My one annoyance in reading Rust code is that because of type inference (which is a super awesome feature otherwise and this annoyance is nowhere close to being enough to make me dislike it) you sometimes don't know the type of the thing being worked on, so getting an idea of what the code is doing is harder (of course, python has the same issue with dynamic types). I've recently started using YouCompleteMe, though, which has pretty decent "Jump To Definition" support which lets me quickly jump around the types and figure out what's happening in such cases.
I have a lot of experience with Rust, so take this with a grain of salt, but as long as a library exists, I feel about 85% as productive with Rust as I do Ruby. While it takes slightly longer initially, I save a lot of time writing less tests and virtually never debugging.
It's a much younger ecosystem, so there's not always a library though. Then it clearly takes longer, because there's a lot more to do. We do have a pretty respectable number of libraries for our age though, I'm constantly surprised at what DOES exist.
On the contrary, your response is much more useful than anything I say, because your terms of comparison are much more apples-to-apples than anything my paltry rust experience can provide :)
Yes. I'm still just learning it myself - I've got to say it's a really nice break from writing C (which is most of my day job). Having a proper type system is really nice, and having type inference makes me feel like I'm coding in a dynamic language even though I'm not.
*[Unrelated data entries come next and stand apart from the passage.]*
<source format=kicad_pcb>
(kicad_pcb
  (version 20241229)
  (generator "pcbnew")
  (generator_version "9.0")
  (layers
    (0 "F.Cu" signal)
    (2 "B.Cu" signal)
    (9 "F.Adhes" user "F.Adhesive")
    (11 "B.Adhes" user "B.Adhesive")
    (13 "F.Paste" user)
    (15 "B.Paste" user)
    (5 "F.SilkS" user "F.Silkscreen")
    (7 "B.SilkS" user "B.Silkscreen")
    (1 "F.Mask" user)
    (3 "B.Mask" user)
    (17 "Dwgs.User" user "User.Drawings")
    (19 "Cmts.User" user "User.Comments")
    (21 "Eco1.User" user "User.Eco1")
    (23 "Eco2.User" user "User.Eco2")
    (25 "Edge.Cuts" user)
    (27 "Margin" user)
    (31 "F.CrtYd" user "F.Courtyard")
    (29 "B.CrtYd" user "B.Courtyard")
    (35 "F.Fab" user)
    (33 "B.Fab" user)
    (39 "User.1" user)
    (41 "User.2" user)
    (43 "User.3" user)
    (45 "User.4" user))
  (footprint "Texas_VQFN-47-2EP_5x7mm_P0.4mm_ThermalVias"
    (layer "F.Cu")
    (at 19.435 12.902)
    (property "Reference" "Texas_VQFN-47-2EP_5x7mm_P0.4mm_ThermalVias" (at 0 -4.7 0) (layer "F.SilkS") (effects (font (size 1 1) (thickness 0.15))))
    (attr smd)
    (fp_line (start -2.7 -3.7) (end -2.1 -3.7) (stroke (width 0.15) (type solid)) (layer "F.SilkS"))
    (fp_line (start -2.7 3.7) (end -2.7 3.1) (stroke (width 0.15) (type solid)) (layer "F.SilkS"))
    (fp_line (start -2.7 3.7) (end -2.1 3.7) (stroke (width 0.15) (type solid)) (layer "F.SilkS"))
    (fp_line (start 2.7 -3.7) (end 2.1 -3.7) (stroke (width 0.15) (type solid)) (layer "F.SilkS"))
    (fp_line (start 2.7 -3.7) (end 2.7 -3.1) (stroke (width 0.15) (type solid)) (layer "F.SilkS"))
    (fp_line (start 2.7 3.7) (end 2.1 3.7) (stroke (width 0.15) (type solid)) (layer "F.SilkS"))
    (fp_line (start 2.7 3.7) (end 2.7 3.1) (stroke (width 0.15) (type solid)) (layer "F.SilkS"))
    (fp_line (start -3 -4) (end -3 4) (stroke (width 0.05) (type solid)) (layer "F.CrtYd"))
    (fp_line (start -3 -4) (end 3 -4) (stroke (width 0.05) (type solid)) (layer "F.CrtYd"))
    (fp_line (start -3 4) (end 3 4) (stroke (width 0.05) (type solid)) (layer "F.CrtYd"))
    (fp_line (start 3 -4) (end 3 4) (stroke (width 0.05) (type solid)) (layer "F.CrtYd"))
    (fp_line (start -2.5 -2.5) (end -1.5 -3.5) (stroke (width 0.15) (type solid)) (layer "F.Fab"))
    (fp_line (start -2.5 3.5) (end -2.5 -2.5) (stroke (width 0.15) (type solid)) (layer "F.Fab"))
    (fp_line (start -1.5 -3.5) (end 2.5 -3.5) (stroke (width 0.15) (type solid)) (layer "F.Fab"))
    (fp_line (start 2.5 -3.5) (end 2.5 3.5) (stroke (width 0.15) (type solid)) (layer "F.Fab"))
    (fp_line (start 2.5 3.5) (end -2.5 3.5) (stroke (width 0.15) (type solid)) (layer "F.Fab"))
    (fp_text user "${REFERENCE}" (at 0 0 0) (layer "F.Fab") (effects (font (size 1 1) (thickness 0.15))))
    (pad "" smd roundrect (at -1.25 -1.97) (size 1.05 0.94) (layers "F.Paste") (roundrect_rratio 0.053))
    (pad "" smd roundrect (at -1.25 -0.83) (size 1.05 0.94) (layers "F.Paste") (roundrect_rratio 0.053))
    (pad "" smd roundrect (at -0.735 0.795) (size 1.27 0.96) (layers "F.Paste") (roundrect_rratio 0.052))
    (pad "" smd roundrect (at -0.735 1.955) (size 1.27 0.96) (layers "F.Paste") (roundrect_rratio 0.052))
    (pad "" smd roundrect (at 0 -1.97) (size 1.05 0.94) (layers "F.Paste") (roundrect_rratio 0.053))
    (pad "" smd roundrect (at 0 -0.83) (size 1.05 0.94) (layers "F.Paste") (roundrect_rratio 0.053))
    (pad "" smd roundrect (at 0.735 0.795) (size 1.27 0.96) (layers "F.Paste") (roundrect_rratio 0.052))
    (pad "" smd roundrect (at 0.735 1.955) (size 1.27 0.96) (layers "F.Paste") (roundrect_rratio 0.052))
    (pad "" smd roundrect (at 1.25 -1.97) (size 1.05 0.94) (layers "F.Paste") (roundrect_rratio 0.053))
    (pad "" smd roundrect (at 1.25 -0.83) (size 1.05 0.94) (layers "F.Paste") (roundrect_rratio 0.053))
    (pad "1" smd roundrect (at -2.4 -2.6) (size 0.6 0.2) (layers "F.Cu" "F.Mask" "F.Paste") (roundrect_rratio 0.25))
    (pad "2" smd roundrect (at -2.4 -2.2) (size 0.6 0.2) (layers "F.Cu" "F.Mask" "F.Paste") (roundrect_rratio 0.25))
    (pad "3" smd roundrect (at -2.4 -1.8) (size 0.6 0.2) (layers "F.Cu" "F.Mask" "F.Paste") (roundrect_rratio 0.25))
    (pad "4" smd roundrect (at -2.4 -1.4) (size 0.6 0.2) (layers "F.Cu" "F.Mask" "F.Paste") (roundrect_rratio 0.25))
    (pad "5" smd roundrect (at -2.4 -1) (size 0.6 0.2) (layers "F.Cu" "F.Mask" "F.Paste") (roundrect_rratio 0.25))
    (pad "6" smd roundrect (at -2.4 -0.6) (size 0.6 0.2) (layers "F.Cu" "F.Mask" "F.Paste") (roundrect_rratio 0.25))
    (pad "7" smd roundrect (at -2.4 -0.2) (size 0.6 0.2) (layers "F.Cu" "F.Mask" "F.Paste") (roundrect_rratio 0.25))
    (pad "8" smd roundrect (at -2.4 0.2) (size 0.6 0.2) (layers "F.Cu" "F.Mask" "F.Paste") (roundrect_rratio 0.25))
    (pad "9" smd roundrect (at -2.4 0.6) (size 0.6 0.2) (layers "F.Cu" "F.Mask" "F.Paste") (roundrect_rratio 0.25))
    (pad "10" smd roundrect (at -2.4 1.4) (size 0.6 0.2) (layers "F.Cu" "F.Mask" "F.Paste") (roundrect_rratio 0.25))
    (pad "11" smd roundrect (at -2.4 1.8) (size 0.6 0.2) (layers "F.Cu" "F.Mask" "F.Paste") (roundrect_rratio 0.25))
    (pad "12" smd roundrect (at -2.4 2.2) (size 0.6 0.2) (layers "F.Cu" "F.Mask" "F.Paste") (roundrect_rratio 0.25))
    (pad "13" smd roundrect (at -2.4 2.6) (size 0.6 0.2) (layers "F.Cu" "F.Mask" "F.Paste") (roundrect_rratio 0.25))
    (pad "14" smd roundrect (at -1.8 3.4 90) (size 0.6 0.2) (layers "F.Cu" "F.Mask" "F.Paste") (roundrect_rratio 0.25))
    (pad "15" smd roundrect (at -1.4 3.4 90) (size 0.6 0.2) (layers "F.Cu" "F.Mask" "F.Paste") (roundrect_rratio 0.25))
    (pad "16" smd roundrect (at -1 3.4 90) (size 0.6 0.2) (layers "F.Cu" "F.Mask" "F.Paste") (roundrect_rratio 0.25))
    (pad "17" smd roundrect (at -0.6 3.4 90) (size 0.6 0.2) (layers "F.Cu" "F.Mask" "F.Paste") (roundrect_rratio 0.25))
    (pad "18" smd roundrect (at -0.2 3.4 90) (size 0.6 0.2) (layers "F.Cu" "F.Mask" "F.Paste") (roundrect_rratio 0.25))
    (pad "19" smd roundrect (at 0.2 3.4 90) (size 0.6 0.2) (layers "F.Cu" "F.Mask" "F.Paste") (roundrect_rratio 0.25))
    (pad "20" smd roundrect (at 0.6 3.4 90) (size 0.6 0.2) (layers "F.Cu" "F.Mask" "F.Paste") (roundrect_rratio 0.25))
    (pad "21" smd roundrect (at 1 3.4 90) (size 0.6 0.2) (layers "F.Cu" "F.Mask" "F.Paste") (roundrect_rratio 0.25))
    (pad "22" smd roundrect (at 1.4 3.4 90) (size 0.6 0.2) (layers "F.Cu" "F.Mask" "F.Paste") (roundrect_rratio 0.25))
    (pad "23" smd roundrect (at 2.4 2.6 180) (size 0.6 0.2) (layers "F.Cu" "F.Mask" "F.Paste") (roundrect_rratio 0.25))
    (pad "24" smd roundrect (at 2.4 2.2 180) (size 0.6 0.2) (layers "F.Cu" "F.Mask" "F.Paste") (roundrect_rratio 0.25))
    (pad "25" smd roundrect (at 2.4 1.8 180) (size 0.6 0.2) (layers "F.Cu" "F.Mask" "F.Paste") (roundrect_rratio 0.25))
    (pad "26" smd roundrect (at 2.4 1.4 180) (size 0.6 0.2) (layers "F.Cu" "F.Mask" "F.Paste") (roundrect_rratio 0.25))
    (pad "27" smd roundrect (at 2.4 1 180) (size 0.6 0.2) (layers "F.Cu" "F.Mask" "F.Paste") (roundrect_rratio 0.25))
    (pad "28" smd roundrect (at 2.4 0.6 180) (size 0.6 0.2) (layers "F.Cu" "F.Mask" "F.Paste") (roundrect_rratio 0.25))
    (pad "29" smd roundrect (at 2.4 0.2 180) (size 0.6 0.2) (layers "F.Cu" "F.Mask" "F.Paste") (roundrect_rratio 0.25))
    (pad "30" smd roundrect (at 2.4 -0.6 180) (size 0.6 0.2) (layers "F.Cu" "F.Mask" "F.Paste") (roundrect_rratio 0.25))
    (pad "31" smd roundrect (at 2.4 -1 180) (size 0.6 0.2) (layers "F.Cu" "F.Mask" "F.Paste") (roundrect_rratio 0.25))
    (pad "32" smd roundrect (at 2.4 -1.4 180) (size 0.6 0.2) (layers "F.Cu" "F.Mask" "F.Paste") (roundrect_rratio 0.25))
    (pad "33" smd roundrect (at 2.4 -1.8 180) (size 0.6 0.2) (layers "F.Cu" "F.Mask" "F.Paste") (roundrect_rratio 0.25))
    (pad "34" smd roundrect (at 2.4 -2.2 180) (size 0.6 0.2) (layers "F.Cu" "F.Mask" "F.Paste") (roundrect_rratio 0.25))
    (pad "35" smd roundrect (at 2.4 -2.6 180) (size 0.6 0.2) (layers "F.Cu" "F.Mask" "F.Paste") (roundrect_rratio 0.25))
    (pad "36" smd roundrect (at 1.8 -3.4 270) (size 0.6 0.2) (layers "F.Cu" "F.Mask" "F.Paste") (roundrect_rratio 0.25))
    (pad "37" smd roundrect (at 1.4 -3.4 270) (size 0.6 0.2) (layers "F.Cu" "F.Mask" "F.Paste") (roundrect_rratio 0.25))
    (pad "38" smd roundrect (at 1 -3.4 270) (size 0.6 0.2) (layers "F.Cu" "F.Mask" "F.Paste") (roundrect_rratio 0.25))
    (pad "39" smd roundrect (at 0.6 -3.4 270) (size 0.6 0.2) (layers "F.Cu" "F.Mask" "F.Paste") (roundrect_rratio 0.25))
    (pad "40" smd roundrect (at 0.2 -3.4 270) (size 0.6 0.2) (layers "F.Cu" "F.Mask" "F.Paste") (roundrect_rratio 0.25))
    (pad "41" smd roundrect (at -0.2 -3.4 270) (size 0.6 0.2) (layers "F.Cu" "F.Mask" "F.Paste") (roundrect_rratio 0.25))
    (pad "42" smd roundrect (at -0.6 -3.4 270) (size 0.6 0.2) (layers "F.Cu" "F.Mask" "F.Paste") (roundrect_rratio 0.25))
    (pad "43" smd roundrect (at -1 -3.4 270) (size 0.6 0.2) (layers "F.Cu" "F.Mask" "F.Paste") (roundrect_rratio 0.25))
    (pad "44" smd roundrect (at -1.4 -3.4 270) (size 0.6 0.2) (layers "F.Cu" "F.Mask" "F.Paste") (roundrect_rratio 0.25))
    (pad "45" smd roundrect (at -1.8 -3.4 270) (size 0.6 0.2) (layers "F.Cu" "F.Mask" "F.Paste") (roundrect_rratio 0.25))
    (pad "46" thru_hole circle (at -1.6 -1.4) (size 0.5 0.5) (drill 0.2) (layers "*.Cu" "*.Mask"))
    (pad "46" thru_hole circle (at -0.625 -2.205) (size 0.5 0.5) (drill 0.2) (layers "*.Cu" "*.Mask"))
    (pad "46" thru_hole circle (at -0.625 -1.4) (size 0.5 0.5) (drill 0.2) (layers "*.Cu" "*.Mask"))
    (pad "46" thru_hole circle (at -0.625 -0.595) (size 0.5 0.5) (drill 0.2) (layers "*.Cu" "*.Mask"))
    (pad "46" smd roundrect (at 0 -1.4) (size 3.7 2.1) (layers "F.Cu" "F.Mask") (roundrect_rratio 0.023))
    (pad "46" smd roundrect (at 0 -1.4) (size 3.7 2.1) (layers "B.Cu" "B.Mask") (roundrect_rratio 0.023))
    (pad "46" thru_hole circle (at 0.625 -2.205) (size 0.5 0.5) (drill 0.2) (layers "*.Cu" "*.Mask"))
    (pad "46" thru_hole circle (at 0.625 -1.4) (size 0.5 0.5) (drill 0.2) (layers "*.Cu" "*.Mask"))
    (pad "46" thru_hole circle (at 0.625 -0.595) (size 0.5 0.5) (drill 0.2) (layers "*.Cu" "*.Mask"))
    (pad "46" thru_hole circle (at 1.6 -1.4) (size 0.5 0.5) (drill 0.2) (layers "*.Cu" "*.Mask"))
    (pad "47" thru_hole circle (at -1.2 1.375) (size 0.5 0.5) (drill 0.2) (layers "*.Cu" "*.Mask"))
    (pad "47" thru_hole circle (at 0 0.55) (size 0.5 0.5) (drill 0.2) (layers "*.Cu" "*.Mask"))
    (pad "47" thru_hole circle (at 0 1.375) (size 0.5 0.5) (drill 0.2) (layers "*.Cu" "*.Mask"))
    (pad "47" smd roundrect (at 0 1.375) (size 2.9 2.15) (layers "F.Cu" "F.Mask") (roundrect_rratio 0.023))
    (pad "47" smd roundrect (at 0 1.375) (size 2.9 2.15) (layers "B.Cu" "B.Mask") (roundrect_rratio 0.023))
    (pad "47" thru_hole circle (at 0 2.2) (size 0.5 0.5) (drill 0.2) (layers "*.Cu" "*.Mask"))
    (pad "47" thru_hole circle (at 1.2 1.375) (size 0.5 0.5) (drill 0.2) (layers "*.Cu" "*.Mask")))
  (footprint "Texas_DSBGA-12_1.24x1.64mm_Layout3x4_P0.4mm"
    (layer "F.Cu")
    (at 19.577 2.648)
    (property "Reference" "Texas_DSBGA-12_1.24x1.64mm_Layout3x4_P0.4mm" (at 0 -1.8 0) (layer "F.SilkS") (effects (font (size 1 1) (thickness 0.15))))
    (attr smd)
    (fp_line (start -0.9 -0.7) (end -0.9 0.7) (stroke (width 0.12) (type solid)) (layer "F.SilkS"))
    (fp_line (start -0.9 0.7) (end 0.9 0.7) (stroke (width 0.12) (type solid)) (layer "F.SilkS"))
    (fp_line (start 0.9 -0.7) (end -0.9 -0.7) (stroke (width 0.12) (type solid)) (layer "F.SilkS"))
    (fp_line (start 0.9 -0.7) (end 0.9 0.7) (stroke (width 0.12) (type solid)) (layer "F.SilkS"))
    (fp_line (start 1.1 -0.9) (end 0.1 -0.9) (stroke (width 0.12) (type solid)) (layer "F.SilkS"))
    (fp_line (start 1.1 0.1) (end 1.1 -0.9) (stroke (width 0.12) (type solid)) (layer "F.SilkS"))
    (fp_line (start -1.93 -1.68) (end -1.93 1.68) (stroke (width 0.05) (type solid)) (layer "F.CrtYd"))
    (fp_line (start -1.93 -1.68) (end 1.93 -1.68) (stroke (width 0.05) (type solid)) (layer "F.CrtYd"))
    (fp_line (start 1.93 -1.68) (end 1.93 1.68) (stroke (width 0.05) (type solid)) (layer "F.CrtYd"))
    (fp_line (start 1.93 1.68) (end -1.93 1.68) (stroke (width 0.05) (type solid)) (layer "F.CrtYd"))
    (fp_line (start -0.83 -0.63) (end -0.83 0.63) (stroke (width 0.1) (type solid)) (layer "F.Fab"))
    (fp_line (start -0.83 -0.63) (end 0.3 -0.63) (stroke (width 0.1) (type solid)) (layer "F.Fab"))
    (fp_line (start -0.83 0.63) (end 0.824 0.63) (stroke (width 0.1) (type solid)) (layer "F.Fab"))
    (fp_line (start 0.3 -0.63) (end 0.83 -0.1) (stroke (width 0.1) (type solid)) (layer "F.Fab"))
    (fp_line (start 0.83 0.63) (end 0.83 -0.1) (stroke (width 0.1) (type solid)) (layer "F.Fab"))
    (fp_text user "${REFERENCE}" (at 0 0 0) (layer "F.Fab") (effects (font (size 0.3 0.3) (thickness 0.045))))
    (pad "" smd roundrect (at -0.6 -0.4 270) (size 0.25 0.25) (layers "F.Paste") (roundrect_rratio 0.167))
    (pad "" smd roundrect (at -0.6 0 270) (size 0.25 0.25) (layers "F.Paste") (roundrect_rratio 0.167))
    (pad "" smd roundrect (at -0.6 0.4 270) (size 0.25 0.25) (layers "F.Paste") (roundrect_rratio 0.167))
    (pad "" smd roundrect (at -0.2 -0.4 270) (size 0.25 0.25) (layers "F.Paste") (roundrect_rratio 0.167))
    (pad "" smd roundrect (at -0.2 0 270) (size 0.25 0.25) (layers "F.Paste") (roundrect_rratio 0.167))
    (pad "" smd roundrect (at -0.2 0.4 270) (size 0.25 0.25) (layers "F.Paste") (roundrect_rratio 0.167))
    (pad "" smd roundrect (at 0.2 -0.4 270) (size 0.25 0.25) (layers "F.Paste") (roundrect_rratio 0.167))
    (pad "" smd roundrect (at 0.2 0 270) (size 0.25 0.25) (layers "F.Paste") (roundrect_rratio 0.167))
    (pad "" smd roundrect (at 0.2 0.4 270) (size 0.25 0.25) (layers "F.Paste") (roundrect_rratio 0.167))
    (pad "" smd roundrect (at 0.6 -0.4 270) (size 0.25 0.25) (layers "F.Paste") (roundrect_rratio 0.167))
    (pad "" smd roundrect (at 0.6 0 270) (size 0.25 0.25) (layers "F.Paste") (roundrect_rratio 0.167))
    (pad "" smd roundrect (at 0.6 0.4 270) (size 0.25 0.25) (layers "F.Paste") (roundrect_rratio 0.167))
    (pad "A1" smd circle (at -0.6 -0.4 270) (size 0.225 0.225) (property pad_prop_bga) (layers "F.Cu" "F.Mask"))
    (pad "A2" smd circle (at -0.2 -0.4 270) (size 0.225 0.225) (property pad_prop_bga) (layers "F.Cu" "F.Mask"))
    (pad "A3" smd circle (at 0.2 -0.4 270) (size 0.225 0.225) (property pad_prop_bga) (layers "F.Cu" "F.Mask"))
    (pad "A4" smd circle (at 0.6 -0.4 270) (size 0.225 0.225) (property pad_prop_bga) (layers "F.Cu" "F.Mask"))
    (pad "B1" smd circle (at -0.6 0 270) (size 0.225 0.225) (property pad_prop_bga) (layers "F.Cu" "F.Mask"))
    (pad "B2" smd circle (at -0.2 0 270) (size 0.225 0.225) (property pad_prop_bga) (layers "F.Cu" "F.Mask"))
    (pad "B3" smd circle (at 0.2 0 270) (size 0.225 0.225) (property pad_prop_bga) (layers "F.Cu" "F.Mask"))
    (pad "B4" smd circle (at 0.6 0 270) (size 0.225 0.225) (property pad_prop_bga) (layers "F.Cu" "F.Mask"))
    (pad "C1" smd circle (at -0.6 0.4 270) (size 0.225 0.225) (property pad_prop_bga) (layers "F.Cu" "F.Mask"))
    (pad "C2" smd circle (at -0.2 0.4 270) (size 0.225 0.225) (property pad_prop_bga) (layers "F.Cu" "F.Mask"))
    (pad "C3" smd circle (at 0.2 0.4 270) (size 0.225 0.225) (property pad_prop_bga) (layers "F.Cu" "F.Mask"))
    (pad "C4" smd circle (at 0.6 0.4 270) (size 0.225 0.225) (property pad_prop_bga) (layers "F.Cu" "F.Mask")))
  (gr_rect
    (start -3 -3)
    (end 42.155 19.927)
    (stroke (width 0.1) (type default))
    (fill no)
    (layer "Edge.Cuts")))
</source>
I'm currently building a CI tool (which will hopefully be open sourced once I get approval from our legal department) with a colleague of mine who mostly chose to use Rust because he needed an excuse to learn it...
I'm just learning it, so I'm not (yet, at least ) doing anything awesome with it.
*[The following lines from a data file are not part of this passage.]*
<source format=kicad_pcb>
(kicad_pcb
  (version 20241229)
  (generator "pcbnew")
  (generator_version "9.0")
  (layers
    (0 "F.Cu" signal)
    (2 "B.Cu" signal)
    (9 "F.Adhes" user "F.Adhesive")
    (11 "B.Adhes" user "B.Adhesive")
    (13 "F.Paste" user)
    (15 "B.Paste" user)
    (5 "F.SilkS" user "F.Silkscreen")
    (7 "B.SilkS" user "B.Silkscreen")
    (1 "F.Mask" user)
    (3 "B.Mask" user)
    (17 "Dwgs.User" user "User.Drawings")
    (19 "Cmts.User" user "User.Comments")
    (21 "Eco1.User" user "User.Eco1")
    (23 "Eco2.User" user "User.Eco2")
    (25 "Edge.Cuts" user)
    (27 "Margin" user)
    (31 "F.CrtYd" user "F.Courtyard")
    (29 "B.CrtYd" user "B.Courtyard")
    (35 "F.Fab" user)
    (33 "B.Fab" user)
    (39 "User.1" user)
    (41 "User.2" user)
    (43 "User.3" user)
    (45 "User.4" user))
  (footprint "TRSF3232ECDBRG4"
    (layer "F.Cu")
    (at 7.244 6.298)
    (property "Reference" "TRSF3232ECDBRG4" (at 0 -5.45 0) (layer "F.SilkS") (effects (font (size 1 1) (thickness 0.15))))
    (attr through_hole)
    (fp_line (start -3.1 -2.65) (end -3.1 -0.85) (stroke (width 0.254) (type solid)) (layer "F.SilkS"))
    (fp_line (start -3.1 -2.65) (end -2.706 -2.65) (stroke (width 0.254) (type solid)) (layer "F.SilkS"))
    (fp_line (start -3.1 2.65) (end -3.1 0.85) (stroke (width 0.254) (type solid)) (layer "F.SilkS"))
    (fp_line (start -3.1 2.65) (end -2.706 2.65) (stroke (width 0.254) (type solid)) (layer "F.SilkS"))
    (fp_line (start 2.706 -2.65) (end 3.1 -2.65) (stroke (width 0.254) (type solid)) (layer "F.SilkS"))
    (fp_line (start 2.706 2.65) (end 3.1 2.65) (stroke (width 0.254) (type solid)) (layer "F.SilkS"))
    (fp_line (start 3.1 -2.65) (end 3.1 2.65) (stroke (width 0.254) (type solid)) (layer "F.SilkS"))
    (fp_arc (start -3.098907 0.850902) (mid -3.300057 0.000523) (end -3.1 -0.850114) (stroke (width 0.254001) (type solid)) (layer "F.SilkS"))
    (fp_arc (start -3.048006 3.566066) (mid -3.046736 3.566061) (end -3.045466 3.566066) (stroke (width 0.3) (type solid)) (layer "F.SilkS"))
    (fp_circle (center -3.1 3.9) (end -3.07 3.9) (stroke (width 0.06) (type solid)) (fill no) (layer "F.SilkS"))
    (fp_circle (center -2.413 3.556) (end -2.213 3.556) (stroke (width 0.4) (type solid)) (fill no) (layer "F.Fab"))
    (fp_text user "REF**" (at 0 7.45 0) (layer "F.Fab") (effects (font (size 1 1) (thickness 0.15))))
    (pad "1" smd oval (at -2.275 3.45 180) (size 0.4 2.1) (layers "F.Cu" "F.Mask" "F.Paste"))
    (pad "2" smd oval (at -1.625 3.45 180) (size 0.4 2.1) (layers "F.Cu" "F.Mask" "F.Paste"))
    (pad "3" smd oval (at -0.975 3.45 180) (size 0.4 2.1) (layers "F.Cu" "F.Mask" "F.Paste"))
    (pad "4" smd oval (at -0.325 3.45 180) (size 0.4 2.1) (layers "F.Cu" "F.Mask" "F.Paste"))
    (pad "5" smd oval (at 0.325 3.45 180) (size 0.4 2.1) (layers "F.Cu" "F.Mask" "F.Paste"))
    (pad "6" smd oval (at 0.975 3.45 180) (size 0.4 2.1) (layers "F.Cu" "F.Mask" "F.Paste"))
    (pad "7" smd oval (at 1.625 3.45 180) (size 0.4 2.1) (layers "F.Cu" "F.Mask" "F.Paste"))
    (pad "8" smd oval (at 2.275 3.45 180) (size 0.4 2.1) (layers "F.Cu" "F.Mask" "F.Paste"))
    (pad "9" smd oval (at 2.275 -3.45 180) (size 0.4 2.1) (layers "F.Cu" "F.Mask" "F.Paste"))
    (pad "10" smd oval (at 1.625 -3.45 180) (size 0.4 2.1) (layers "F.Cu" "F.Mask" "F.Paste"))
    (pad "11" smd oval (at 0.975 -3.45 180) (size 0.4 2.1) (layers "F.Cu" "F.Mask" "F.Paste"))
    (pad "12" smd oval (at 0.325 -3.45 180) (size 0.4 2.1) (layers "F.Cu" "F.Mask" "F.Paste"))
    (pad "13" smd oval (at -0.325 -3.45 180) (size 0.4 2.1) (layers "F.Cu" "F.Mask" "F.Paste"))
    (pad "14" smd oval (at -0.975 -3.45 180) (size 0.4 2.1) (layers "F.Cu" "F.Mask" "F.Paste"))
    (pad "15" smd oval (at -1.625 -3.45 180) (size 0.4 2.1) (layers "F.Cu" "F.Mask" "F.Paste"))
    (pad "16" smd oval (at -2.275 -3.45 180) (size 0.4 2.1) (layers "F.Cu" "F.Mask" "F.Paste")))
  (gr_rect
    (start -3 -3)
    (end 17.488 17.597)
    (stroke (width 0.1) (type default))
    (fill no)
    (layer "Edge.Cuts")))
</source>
As for why Rust in particular, over the years I've convinced myself that software quality is one of the big ails of, well, anything which concerns itself with the creation of SW. Which is more or less anything these days in technical professions. Strong static typing, memory safety, data race freedom etc. are of course no panacea, but are at least IMHO a step in the right direction.
FWIW, I also think Haskell is totally awesome, but with my background in mostly procedural/OO languages and with small kids at home, I feel I cannot at the moment afford the time to become really productive in a pure lazy functional language in a reasonable time frame. It's on my someday TODO list, though. Oh, and I'm somewhat of a speed freak. So hence Rust.
Amusingly, I'm in the reverse situation: loving working in Haskell and reeally want to try Rust but I just don't have the time.
For what it's worth, Haskell can be compiled to code that's quite fast. Somewhat unfortunately, the difference between GHC's vanilla output and its speed-optimized output can be quite vast, which I think gives the impression that the language or a given program is necessarily slow.